My doctoral research focused on understanding the mechanisms of collaboration in open-ended learning environments, specifically within the context of engineering estimation problem-solving. I examined how undergraduate engineering learners collaboratively engaged with estimation tasks- negotiating, grounding their understanding, and co-constructing knowledge while interacting with MEttLE, a technology-enhanced system designed to support such complex tasks.
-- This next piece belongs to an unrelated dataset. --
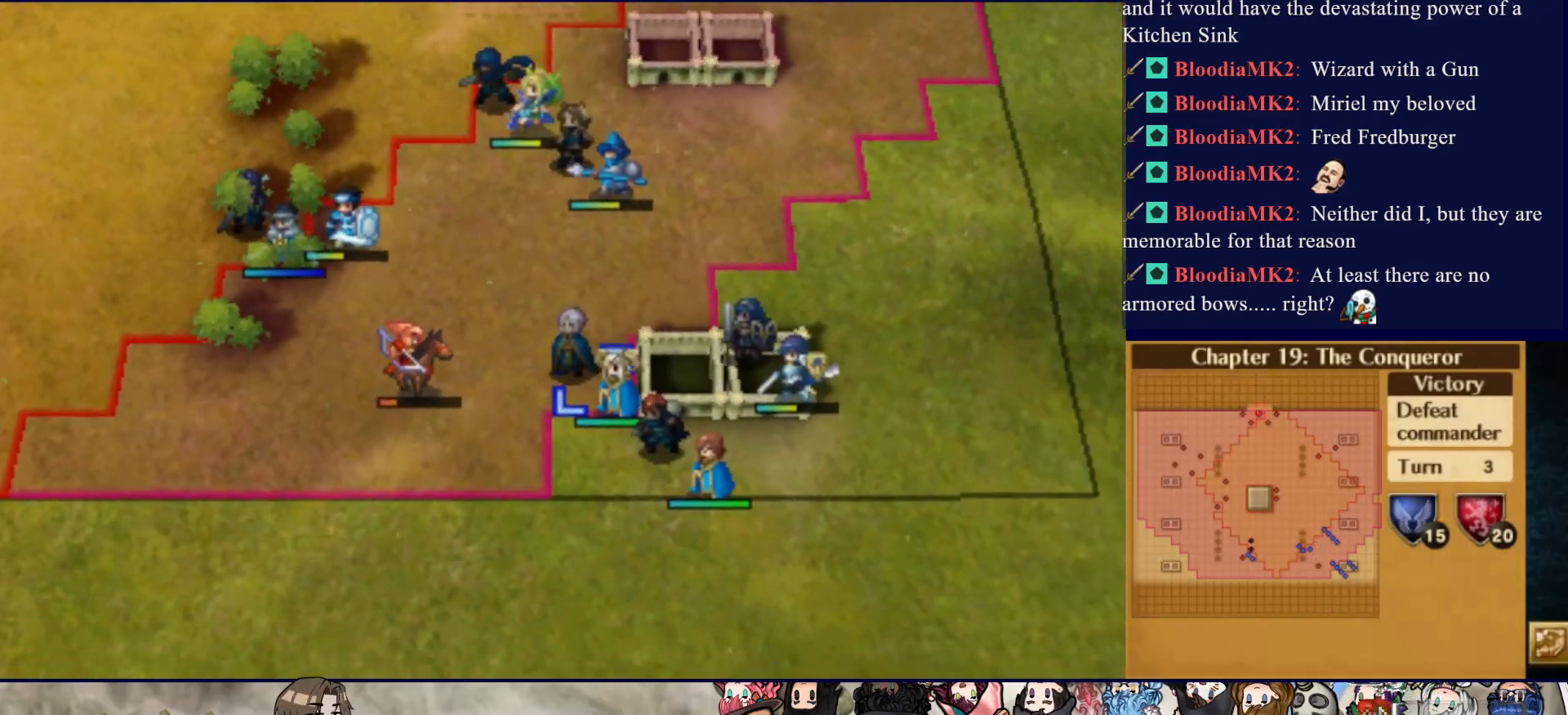
{"buttons": [], "events": [[300, "CIRCLE", "up"]]}
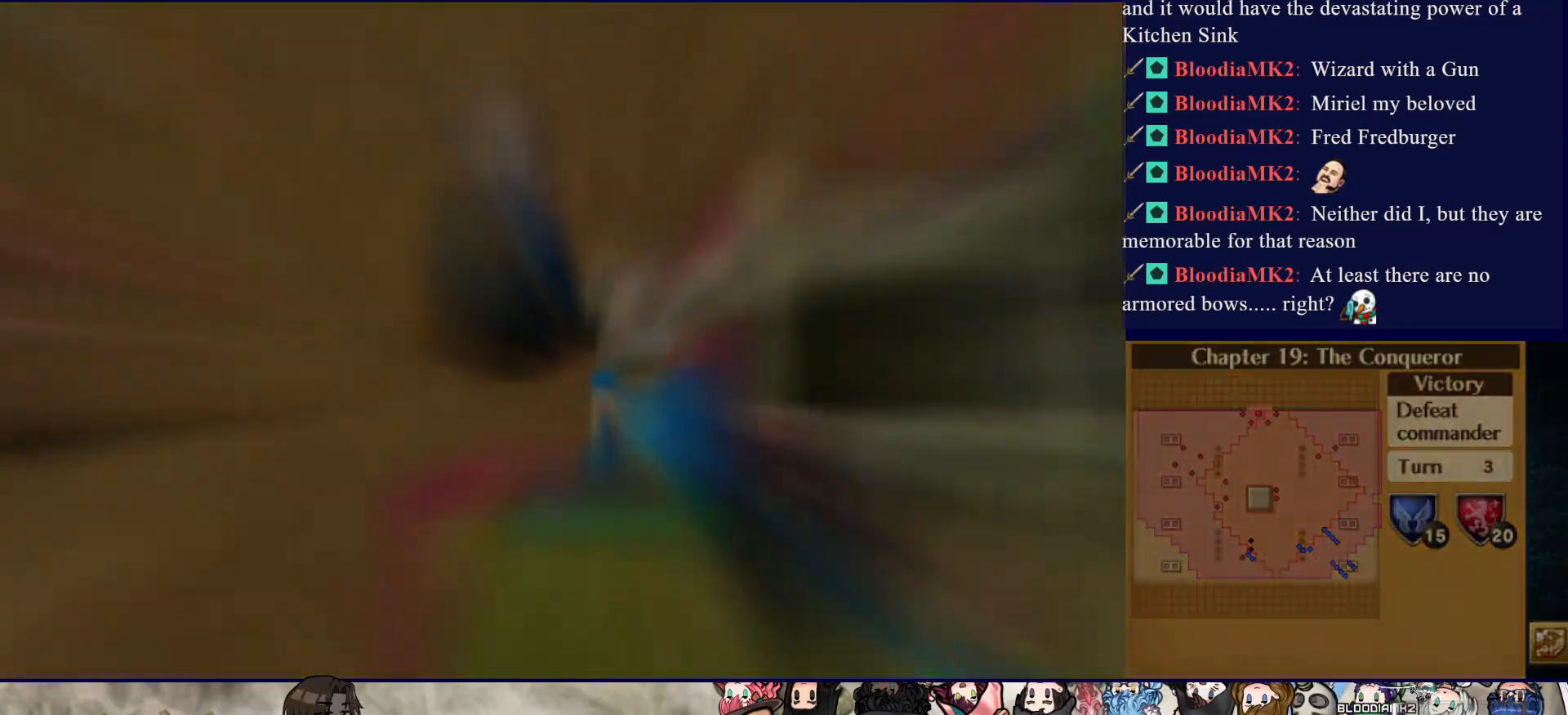
{"buttons": ["CIRCLE"], "events": [[383, "CIRCLE", "down"]]}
Adopting a qualitative methodology, I employed a combination of interaction analysis, discourse coding, and Epistemic Network Analysis to investigate both verbal and non-verbal dimensions of collaboration. The study drew on data from video-recorded observational studies and semi-structured interviews, which I conducted and analysed to trace how learners interacted with each other and with MEttLE’s embedded tools. This approach allowed me to identify 13 collaborative mechanisms, with a particular emphasis on negotiation as it unfolded naturally in co-located, tool-mediated settings. Grounded in sociocognitive and dialogic theories, my analysis uncovered how learners managed coordination, negotiated to reach consensus, made joint decisions, and adapted strategies across different problem-solving phases. These findings offer both theoretical insights into collaborative learning processes and practical design implications for developing future learning environments that actively support negotiation-driven collaboration.

RoadEthos: Game Based learning for Ethical Reasoning in Road Safety

Co-designed and developed RoadEthos, a game-based learning environment using Arduino, Scratch programming, and 3D-printed physical controls to promote ethical reasoning in road safety among middle school students.

Grounded the design in empathy and situated learning theories, enabling learners to experience realistic, ambiguous road scenarios through immersive, embodied interaction.

Conducted qualitative research including interviews, observational studies, and video analysis to evaluate changes in participants’ ethical reasoning before and after gameplay.

Findings indicated that the perspective replay and physical simulation encouraged deeper reflection and more nuanced ethical decision-making 

GeoSolvAR: Augmented Reality-Based Learning

Co-designed the pedagogy and 3D learning activities targeting spatial visualization and mental rotation skills in middle school students.

Developed an AR application (using Unity & Vuforia) to help learners visualize 3D geometric solids through Predict-Observe-Explain strategy-based interactions.

Conducted and analyzed a qualitative pilot study demonstrating improved learner engagement and understanding of 3D views.